Abstract: Structural heart disease (SHD) is a prevalent condition with many undiagnosed cases, and early detection is often limited by the high cost and accessibility constraints of echocardiography (ECHO). Recent studies show that AI-based analysis of electrocardiograms (ECGs) can detect SHD, offering a scalable alternative. However, existing methods are fully black-box models, limiting interpretability and clinical adoption. To address these challenges, we propose an interpretable and effective framework that integrates clinically meaningful ECG foundation-model predictors within a generalized additive model, enabling transparent risk attribution while maintaining strong predictive performance.
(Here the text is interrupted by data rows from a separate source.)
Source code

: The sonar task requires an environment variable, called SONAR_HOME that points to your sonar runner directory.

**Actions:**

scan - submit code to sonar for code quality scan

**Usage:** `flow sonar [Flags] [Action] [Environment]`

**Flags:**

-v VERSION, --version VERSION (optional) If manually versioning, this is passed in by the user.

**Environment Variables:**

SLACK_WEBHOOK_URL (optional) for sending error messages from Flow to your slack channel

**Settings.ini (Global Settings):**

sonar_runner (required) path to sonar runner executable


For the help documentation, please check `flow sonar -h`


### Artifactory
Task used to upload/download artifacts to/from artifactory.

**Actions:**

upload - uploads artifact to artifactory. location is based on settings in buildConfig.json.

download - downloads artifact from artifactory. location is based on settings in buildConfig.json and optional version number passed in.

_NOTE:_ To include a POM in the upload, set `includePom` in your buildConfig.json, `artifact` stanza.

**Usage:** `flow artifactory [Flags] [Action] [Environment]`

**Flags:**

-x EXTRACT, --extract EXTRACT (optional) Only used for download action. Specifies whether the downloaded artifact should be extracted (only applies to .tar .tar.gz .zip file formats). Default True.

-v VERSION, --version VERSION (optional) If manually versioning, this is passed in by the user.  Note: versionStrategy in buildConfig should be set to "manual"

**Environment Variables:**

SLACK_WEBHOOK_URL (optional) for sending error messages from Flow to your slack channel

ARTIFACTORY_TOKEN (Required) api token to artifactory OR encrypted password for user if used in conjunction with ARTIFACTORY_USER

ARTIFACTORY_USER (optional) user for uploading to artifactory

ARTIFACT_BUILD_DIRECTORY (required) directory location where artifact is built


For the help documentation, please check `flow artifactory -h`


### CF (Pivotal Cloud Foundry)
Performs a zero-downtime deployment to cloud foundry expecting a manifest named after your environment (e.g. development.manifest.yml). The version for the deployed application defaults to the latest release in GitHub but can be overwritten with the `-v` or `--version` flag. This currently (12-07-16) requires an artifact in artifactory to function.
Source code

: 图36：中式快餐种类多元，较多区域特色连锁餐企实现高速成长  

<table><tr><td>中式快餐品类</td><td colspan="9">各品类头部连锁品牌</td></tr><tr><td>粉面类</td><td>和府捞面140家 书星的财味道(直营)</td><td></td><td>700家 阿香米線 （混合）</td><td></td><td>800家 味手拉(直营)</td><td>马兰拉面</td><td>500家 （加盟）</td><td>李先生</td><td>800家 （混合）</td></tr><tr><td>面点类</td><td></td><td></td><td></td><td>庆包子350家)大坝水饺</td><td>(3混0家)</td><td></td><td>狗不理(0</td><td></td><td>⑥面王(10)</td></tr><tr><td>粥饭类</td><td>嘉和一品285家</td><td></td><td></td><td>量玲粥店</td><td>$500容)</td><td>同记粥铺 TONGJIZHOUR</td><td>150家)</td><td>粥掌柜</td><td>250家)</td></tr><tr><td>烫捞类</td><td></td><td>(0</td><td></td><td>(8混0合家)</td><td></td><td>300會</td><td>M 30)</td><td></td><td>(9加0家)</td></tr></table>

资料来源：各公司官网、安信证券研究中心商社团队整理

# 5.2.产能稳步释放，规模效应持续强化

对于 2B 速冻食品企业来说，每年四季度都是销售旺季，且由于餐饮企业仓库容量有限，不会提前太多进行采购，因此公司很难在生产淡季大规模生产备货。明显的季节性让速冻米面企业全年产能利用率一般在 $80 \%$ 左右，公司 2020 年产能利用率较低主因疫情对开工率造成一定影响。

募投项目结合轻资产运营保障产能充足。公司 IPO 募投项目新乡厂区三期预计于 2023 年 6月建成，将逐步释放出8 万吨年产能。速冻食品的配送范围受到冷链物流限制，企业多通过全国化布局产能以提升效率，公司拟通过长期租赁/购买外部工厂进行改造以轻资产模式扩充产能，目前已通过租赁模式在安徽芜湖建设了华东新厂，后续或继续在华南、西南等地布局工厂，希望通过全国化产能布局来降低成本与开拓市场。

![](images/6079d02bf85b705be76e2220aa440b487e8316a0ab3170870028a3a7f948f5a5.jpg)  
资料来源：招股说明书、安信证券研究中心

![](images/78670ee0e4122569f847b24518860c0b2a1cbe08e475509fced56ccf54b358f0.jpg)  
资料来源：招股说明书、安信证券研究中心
Using the EchoNext benchmark of over 80,000 ECG-ECHO pairs, the method demonstrates relative improvements of +0.98% in AUROC, +1.01% in AUPRC, and +1.41% in F1 score over the latest state-of-the-art deep-learning baseline, while achieving slightly better performance even with only 30% of the training data. Subgroup analyses confirm robust performance across heterogeneous populations, and the estimated entry-wise functions provide interpretable insights into the relationships between risks of traditional ECG diagnoses and SHD. This work illustrates a complementary paradigm between classical statistical modeling and modern AI, offering a pathway to interpretable, high-performing, and clinically actionable ECG-based SHD screening.